I’ll be the first one to say that I missed participating in my family’s traditional Sunday morning bagel gathering with my in-laws when I began eating low-carb/keto. So I developed a keto bagels recipe that is a wonderfully delicious substitute with just 3 grams of carbohydrate per bagel. You really can maintain your keto lifestyle and enjoy your bagels, too!
I experimented with the basic fathead pizza dough recipe in order to recreate this recipe because I have always found that low-carb dough to be the closest in taste and texture to traditionally made dough. I think the best bagels are dense and dough-like, so I knew that a variation of fathead dough would do it, so I experimented. I also always try to reduce my reliance on almond flour because the carbs in almond flour quickly add up. The solution was to reduce the almond flour and combine it with pork rind breadcrumbs and grated parmesan cheese which adds a savory flavor and depth while imparting a chewy texture to the baked dough.

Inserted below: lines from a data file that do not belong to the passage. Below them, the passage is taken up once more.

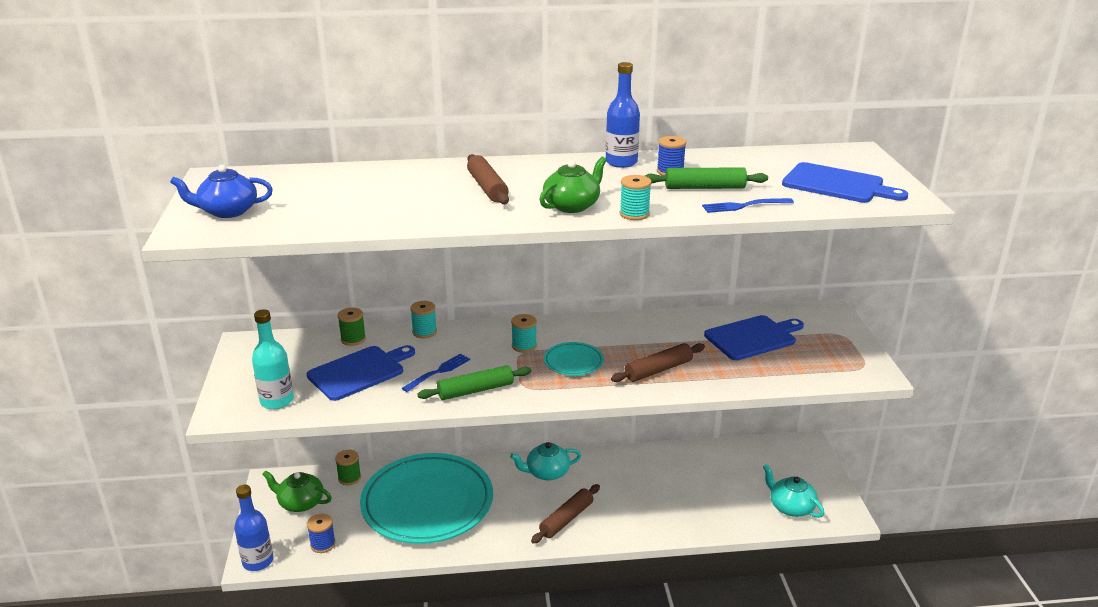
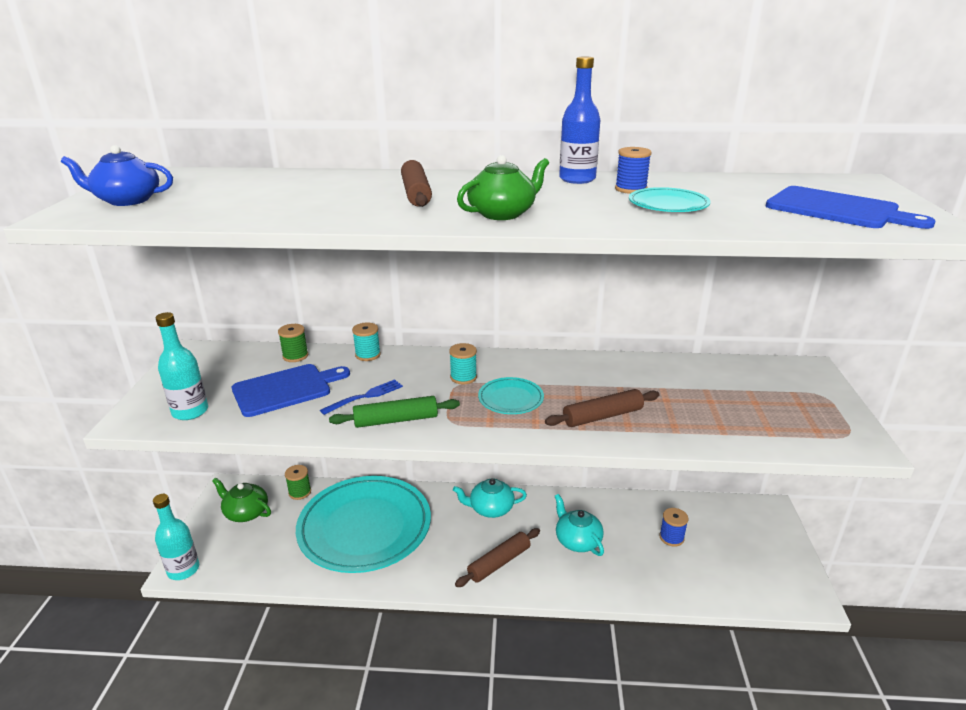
camera: 10 degrees right, 0 degrees up
(258, 561) = (183, 570): blue bottle -> turquoise bottle
(323, 544) = (251, 559): blue spool -> blue spool (671, 538)
(634, 214) = (573, 225): turquoise spool -> none
(704, 187) = (668, 205): green rolling pin -> turquoise plate
(744, 206) = (714, 224): blue fork -> none
(753, 337) = (717, 390): blue cutting board -> none
(790, 507) = (746, 579): turquoise teapot -> turquoise teapot (577, 540)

It’s important to mention here that if you are trying to lose weight, you should stay away from consuming keto baked goods made with almond or coconut flour because even these low carb ‘flours’ can raise blood sugar which will obstruct weight loss. My advice is always to test your blood sugar to see if consuming almond or nut flours spike your blood sugar. If so, my advice is to enjoy these treats only while your goal is to maintain your weight.
- You can hand-knead the dough if you don’t have a food processor, just be sure to work the dough together enough that all the ingredients are well-combined. If the dough cools too much, you can reheat it in the microwave for 20-30 seconds.
- To make pork rind dust yourself, place a bag of natural unflavored pork rinds into the food processor and process for about 20-30 seconds, or until it resembles the texture of fine breadcrumbs. Pork rind breadcrumbs can be stored, tightly covered in the pantry for about 2 weeks.